With countless hours of lost productivity, financial systems disrupted for millions of users, and potentially hundreds of billions of dollars lost, this week’s AWS outage made for an unquestionably terrible day for global IT teams. Of course, it was also the worst global cloud catastrophe since the last one…and until the next.
Whether you’re on AWS, GCP, Azure, or any other platform, major outages are a given of cloud computing reality. So what can your firm do to soften the blow? Below, I’ll offer four steps that your team can take immediately.
1. Bring Your Skepticism – Do Your Homework
Often, teams will court disaster by walking into cloud arrangements assuming that major cloud corporations are inherently reliable. To be sure, the most-trusted firms have earned their reputation for a reason. At the same time, every cloud and hyperscaler offers a wide array of infrastructure options – AWS North America alone has 31 Availability Zones and 31 Edge Network Locations – and some options are vastly more reliable than the others.
Indeed, AWS’s US-EAST-1 Region, the cause of this week’s outage, had been behind major disruptions in 2020, 2021, and 2023, and it was long known in certain IT circles as the least reliable region. Many firms likely understood the situation but took a calculated risk given the region’s low cost and plentiful offerings. But given the scope of the outage, it’s impossible not to consider how many firms were taken wholly by surprise – and would have surely opted for the more reliable regions had they been aware of the trade-offs. I personally have met IT leaders who chose to move to other AWS regions only after bad experiences with US-EAST-1 in the past.
The lesson here is to do your due diligence when it comes to cloud infrastructure options, no matter what cloud you’re working with. Places to start include free tools such as Cloudprice, Cloudping, and the historical incident views from hyperscaler-provided Cloud Service Health tools.
2. Choose Portable Over Cloud-Native
When you’re architecting cloud configurations, the simpler route is to go cloud-native. But while it’s convenient to select applications ready-built by and for your cloud provider, these cloud-native options leave you more exposed if your cloud goes down.
To avoid that additional layer of cloud dependency, opt for independent and/or open-source products where possible.
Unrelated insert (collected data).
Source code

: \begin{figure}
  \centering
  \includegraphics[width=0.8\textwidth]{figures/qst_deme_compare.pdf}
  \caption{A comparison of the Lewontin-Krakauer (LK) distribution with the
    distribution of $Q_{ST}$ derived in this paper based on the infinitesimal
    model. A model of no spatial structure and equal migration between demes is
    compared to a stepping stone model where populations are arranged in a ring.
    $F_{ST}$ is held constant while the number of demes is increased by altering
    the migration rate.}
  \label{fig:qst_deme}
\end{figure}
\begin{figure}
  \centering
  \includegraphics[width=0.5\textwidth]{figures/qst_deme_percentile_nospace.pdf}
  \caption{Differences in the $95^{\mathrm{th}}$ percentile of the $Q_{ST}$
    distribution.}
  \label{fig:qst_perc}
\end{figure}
A few examples of replacements include the ones below:
| Category | Native Offering Example | Open-Source Alternatives Include… |
| Authentication & Identity | AWS Cognito | Keycloak |
| Search | Azure Monitor | Elasticsearch |
| Relational Databases | Google Cloud SQL | PostgreSQL |
| NoSQL Databases | AWS DynamoDB | MongoDB |
| Container Orchestration | Azure Kubernetes Service (AKS) | Kubernetes |
| Monitoring & Observability | Google Cloud Monitoring | Prometheus + Grafana |
| Message Queues | AWS SQS/SNS | Apache Kafka |
| Object Storage | Azure Blob Storage | MinIO |
| API Gateway | Google Cloud API Gateway | Kong |
To be sure, building more of your cloud stack from scratch means more work for your teams. However, in my experience, once you have the infrastructure up and running, there’s little to no difference between adding workload to an established home-grown infrastructure or to operating on a cloud-native one. And the benefits in terms of resiliency – not to mention reduced cloud lock-in – make independent options highly worthwhile.
3. Engineer for Failure
Given that cloud failures will happen, be sure to design your products with cloud failure in mind. One example to look at is Datadog: in a 2023 incident, the firm suddenly lost access to over half of its Kubernetes nodes in production and completely redesigned its disaster approach in response. Changes included removing architectural bottlenecks and addressing technical debt so that partial failures wouldn’t cascade through the system, improving data ingestion and storage for greater data availability during outages, and building systems to automatically recover at scale. One great place to start in your journey is to follow Datadog’s recommendation to “start with what’s important to the end user,” and build fail-safes to protect what matters most.
4. Run on at Least Two Clouds
Of course, the best way to not be beholden to cloud failures is multicloud redundancy. Achieving true multicloud fluidity is a huge undertaking for many firms, since it’s extremely hard to translate infrastructure from one cloud into another. But building out infrastructure on just two clouds is a strong – and often doable – place to start. Critical to making this work is having a team in place with an expert in each of the clouds you’re running on.
To be sure, nothing can shield firms completely from the impact of a massive outage like the one we saw this week. But with the right due diligence, a cloud-portable approach, engineering for failure, and using “dual-cloud” as a stepping stone to true multicloud, firms can be far more nimble when the next (and unfortunately inevitable) major cloud incident strikes.